Dass es in Einzelfällen zu rechtlichen Auseinandersetzungen um die Zulässigkeit bestimmter Arbeitsabläufe in Krankenhausapotheken komme, sei grundsätzlich nichts Ungewöhnliches, erzeuge aber keinen Bedarf für ein Tätigwerden des Gesetzgebers. Sofern sich gleichwohl Anhaltspunkte für einen solchen Bedarf ergeben sollten, wären diese im Rahmen eines geordneten Verfahrens, welches „insbesondere angesichts potentieller Folgewirkungen auf andere Bereiche der Arzneimittelversorgung hinreichende Gelegenheit zur inhaltlichen Prüfung und Positionsbestimmung der betroffenen Verkehrskreise gewährt“, zu diskutieren. Abda: „Das jetzige Gesetzgebungsverfahren ist wie dargelegt nicht der richtige Ort dafür.“
Mit Blick auf die im zweiten Corona-Gesetz enthaltenen Änderung der Approbationsordnung für Zahnärzte bittet die Abda „dringend darum, entsprechende Regelungen auch für die Ausbildung der Apotheker aufzunehmen“. So seinen Abweichungen von der Approbationsordnung für Apotheker (AAppO) für die Zeitpunkte und die Anforderungen an die Durchführung der einzelnen Abschnitte der pharmazeutischen Prüfung sowie der Eignungs- und Kenntnisprüfung festzulegen, alternative Lehrformate vorzusehen, der Anteil der praktikumsbegleitenden Seminare bei den praktischen Übungen zu flexibilisieren sowie die Anforderungen an die Famulatur zu regeln, um die Fortführung des Studiums zu gewährleisten.

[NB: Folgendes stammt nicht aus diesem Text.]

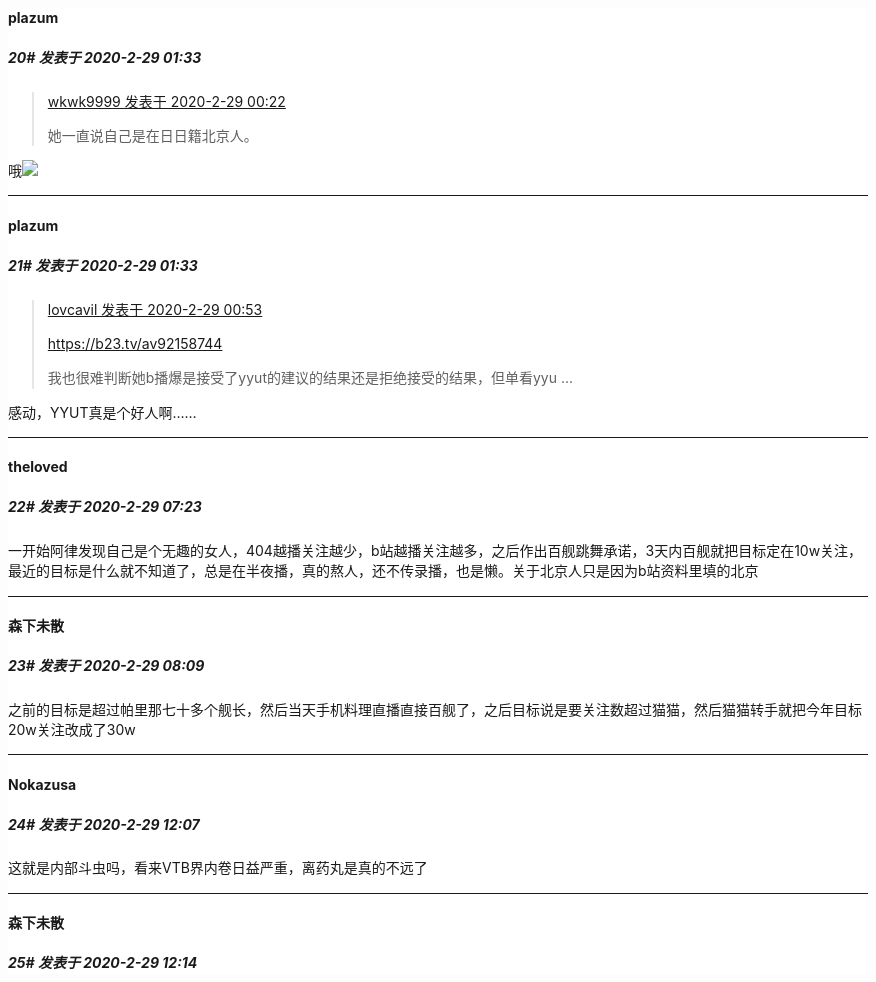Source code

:####  plazum  
##### 20#       发表于 2020-2-29 01:33


<blockquote><a href="httphttps://bbs.saraba1st.com/2b/forum.php?mod=redirect&amp;goto=findpost&amp;pid=46563087&amp;ptid=1916148" target="_blank">wkwk9999 发表于 2020-2-29 00:22</a>

她一直说自己是在日日籍北京人。</blockquote>
哦<img src="https://static.saraba1st.com/image/smiley/face2017/068.png" referrerpolicy="no-referrer">


-----

####  plazum  
##### 21#       发表于 2020-2-29 01:33


<blockquote><a href="httphttps://bbs.saraba1st.com/2b/forum.php?mod=redirect&amp;goto=findpost&amp;pid=46563382&amp;ptid=1916148" target="_blank">lovcavil 发表于 2020-2-29 00:53</a>

https://b23.tv/av92158744

我也很难判断她b播爆是接受了yyut的建议的结果还是拒绝接受的结果，但单看yyu ...</blockquote>
感动，YYUT真是个好人啊……


-----

####  theloved  
##### 22#       发表于 2020-2-29 07:23


一开始阿律发现自己是个无趣的女人，404越播关注越少，b站越播关注越多，之后作出百舰跳舞承诺，3天内百舰就把目标定在10w关注，最近的目标是什么就不知道了，总是在半夜播，真的熬人，还不传录播，也是懒。关于北京人只是因为b站资料里填的北京


-----

####  森下未散  
##### 23#       发表于 2020-2-29 08:09


之前的目标是超过帕里那七十多个舰长，然后当天手机料理直播直接百舰了，之后目标说是要关注数超过猫猫，然后猫猫转手就把今年目标20w关注改成了30w


-----

####  Nokazusa  
##### 24#       发表于 2020-2-29 12:07


这就是内部斗虫吗，看来VTB界内卷日益严重，离药丸是真的不远了


-----

####  森下未散  
##### 25#       发表于 2020-2-29 12:14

Bereits Anfang April hatte der Bundesverband der Pharmaziestudierenden in Deutschland (BPhD) in einer Sonderstellungnahme eine temporäre Änderung der AAppO für den Zeitraum der epidemischen Lage nationaler Tragweite gefordert. „Warum für fast alle Gesundheitsberufe, außer für Pharmazeutinnen und Pharmazeuten, Änderungen in der Ausbildung vorgenommen werden, um auf aktuelle Probleme zu reagieren, ist absolut unverständlich“, so Ilias Essaida, Beauftragter für Gesundheitspolitik des BPhD.

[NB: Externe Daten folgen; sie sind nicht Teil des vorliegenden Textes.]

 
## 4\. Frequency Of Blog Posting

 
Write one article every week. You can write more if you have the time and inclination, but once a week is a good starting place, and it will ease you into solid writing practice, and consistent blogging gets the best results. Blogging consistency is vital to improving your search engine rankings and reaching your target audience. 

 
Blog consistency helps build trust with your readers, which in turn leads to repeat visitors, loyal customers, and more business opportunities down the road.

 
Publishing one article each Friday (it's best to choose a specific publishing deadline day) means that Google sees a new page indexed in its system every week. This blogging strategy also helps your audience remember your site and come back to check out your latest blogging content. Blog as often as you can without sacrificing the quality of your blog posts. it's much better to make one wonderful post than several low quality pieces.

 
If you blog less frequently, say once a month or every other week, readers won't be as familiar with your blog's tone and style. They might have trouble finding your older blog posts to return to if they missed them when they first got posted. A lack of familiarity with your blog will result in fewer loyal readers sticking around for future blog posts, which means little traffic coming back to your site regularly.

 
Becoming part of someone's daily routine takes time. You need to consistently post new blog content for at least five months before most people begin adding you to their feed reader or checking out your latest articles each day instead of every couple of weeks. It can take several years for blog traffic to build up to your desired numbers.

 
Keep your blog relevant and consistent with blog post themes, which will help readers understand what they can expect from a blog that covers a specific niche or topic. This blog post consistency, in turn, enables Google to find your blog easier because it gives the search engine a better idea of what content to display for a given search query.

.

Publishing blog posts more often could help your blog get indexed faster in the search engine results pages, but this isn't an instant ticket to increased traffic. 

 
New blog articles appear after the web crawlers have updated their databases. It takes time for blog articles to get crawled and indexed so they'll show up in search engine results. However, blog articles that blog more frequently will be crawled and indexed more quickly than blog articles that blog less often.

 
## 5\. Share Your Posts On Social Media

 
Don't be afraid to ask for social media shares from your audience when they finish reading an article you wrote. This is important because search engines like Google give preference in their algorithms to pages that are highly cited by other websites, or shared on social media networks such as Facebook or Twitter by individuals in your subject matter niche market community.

Eine solche temporäre Änderung der AAppO sei zwingend notwendig. Ergäben sich bedingt durch die epidemische Lage nationaler Tragweite Verzögerungen im Lehr- und Prüfungsbetrieb, so stelle dies unmittelbar auch eine Gefährdung für die Versorgung der Bevölkerung mit Arzneimitteln und qualifizierter pharmazeutischer Beratung dar.